Jaga Kredibilitas Ekonomi, Kamrussamad Dorong Pemerintah Tegaskan Komitmen Redenominasi Rupiah

AKM • Wednesday, 12 Nov 2025 - 22:10 WIB
Anggota Komisi XI DPR RI, Kamrussamad

Jakarta — Anggota Komisi XI DPR RI, Kamrussamad menegaskan bahwa rencana penyederhanaan nilai mata uang atau redenominasi rupiah perlu segera direalisasikan untuk menjaga kredibilitas ekonomi nasional dan memperkuat posisi rupiah di mata dunia.

Wacana redenominasi kembali mencuat setelah terbitnya Peraturan Menteri Keuangan (PMK) Nomor 70 Tahun 2025 tentang *Rencana Strategis Kementerian Keuangan 2025–2029*, yang menargetkan penyelesaian Rancangan Undang-Undang (RUU) Perubahan Harga Rupiah pada tahun 2027.

Menurut Kamrussamad, redenominasi tidak akan mengubah daya beli masyarakat, melainkan hanya menyederhanakan nilai mata uang agar transaksi menjadi lebih efisien.

“Misalnya dari Rp1.000 menjadi Rp1. Ini tidak mengubah nilai, tapi membuat transaksi lebih sederhana baik secara tunai maupun digital,” ujar Kamrussamad dalam keterangannya di Jakarta, Rabu (12/11).

Ia menjelaskan, praktik serupa sudah lama dilakukan masyarakat, seperti pelaku usaha rumah makan dan kafe yang mencantumkan harga tanpa tiga angka nol, namun pembayarannya tetap dengan nilai rupiah utuh.

Politikus Gerindra itu juga menyoroti pernyataan Menteri Keuangan Purbaya Yudhi Sadewa yang menegaskan bahwa redenominasi merupakan kewenangan Bank Indonesia (BI). Menurut Kamrussamad, Menkeu tidak perlu balik badan karena dasar hukum pelaksanaan redenominasi sudah diatur jelas dalam  UUD 1945 Pasal 23B  dan UU Nomor 7 Tahun 2011 tentang Mata Uang.

“UU menyebutkan perubahan harga rupiah diatur dengan undang-undang, dan pemerintah termasuk Kementerian Keuangan bertanggung jawab menyiapkan draft RUU dan naskah akademiknya,” tegasnya.

Kamrussamad menilai, RUU Redenominasi Rupiah perlu segera dimasukkan ke dalam *Prolegnas Prioritas 2026 atau 2027, agar kebijakan ini memiliki dasar hukum yang kuat dan tidak menimbulkan kebingungan di masyarakat.

Lebih lanjut, ia menyebutkan bahwa redenominasi juga memiliki urgensi simbolik dan strategis bagi bangsa Indonesia.

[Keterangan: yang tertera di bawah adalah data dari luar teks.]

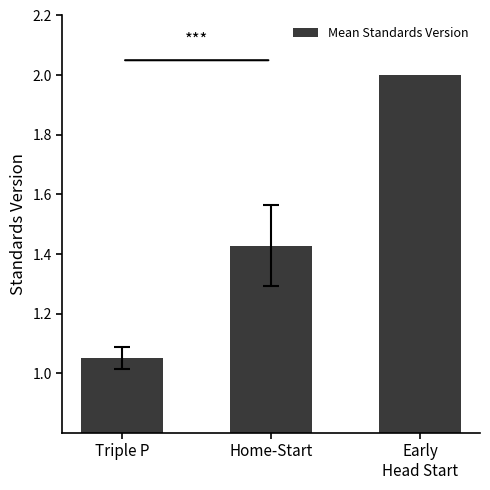

How many bars are there in total?

3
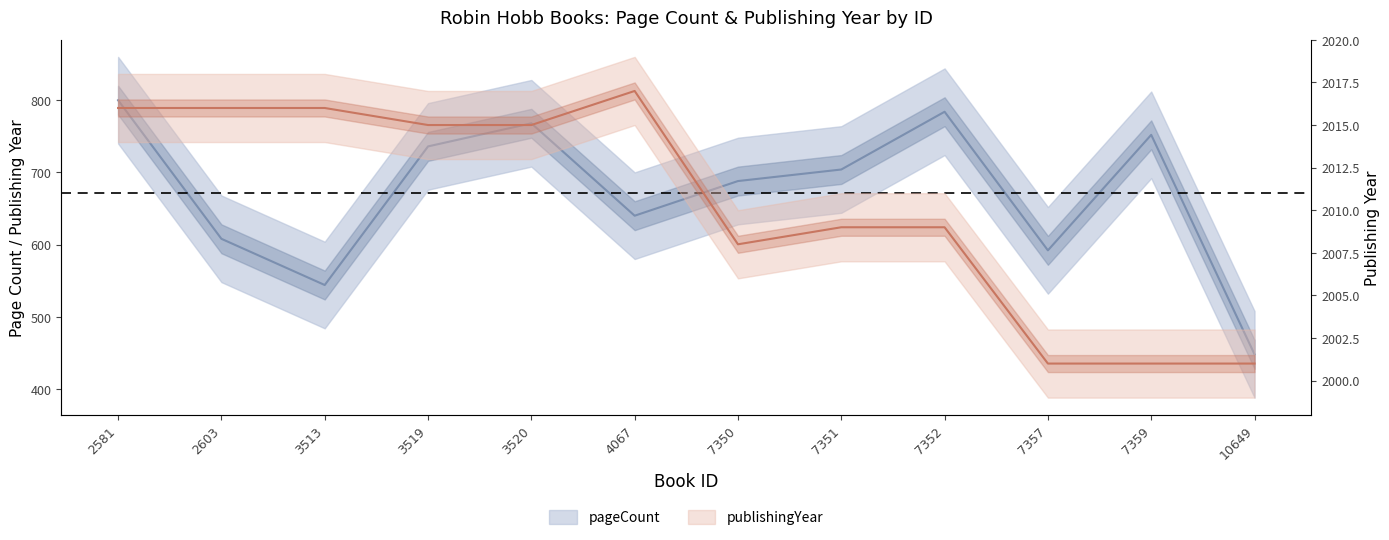

List the series in order of their overall mean, lowest first.

pageCount, publishingYear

Dengan penyederhanaan nilai rupiah, mata uang nasional diharapkan dapat sejajar dengan mata uang negara-negara lain, terutama di kawasan ASEAN dan G20.

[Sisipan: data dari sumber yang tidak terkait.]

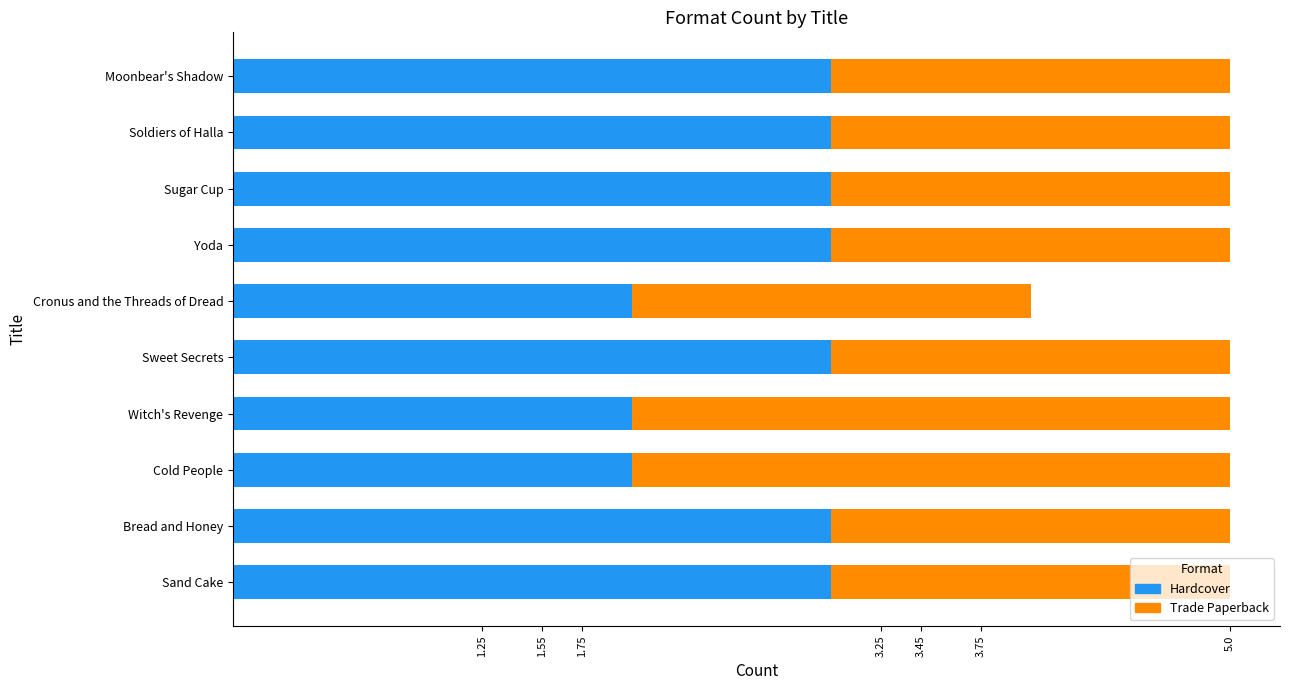

The value of Hardcover at Yoda is 3. True or false?

True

“Nilai mata uang yang lebih sederhana akan memperkuat kepercayaan diri warga Indonesia dan meningkatkan martabat bangsa di mata dunia,” katanya.

Kamrussamad menambahkan, Indonesia dapat belajar dari negara-negara yang berhasil menerapkan redenominasi seperti Hungaria, Turki, dan Ukraina. Namun, ia juga mengingatkan bahwa kebijakan tersebut perlu disertai sosialisasi dan mitigasi yang matang agar tidak menimbulkan kebingungan maupun inflasi.

“Tantangan yang ada tidak boleh membuat pemerintah ragu. Ini saat yang tepat melaksanakan redenominasi karena ekonomi stabil, inflasi terkendali, dan nilai tukar relatif stabil,” ujarnya.

Menurutnya, penyederhanaan nilai rupiah akan memperkuat kredibilitas ekonomi Indonesia, mendorong perdagangan internasional, dan menjadi simbol kebangkitan kepercayaan terhadap rupiah.

“Sekali layar terkembang, surut kita berpantang,” pungkas Kamrussamad.